BHS, Oxford Street, London, shortly before its closure in 2016.



BHS, Oxford Street, London, shortly before its closure in 2016. Photo: Andy Rain / EPA

Regarding the group's online activities, he said: "Nothing has been invested to the extent that they can compete with groups like Asos or Boohoo. It's just another website to be innovative. "

Over the years, Green has withdrawn millions of pounds sterling from its business in the form of dividends, loan payments and property profits. The Green family took a dividend of 1.2 billion pounds sterling from Arcadia in 2005, just three years after the company's purchase.

According to the accounts of the parent company of Arcadia, Taveta Investments, Tina Green, Sir Philip's wife in Monaco, has received nearly 220 million pounds sterling interest and repayments of loans related to the BHS channel now collapsed between 2009 and August 2017. The Greens, who bought BHS in 2002 for £ 200m, were ceded to their Arcadia group in 2009. The channel was then sold to a group headed by a former bankrupt, Dominic Chappell, for £ 1 in 2015 and sank about a year later. Green defended his management of BHS, claiming that he had invested "substantially" in the business.
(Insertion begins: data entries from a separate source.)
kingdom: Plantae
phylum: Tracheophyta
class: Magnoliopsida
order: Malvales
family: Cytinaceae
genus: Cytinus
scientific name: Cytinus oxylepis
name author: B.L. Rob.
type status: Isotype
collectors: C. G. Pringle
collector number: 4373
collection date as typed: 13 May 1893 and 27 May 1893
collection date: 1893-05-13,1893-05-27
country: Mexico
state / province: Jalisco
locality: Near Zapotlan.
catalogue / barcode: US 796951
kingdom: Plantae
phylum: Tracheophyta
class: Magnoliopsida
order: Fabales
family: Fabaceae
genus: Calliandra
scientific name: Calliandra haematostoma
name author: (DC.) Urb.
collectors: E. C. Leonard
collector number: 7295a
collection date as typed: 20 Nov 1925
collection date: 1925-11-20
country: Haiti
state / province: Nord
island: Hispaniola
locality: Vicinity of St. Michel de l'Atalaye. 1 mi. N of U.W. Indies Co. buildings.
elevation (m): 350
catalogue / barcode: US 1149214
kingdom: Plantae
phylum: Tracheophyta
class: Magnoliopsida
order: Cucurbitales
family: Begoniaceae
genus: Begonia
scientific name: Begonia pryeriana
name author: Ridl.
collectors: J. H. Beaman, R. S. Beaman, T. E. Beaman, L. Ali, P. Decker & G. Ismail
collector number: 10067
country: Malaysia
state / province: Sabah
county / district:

Including BHS payments, the Greens have raised at least £ 356m from Taveta since 2009, including £ 53m for the purchase of BHS 'headquarters at Marylebone House and £ 72m in rents mainly for property BHS.

Richard Hyman, independent retail consultant, said: "Arcadia brands have reached a peak in terms of detail before [Green] bought them. Until recently, Topshop was doing very well, but in recent years it has become a shadow of what it was.

"These companies do not have a proposal that cuts enough with the consumer. I think [Green] is in a real corner. He left it too late.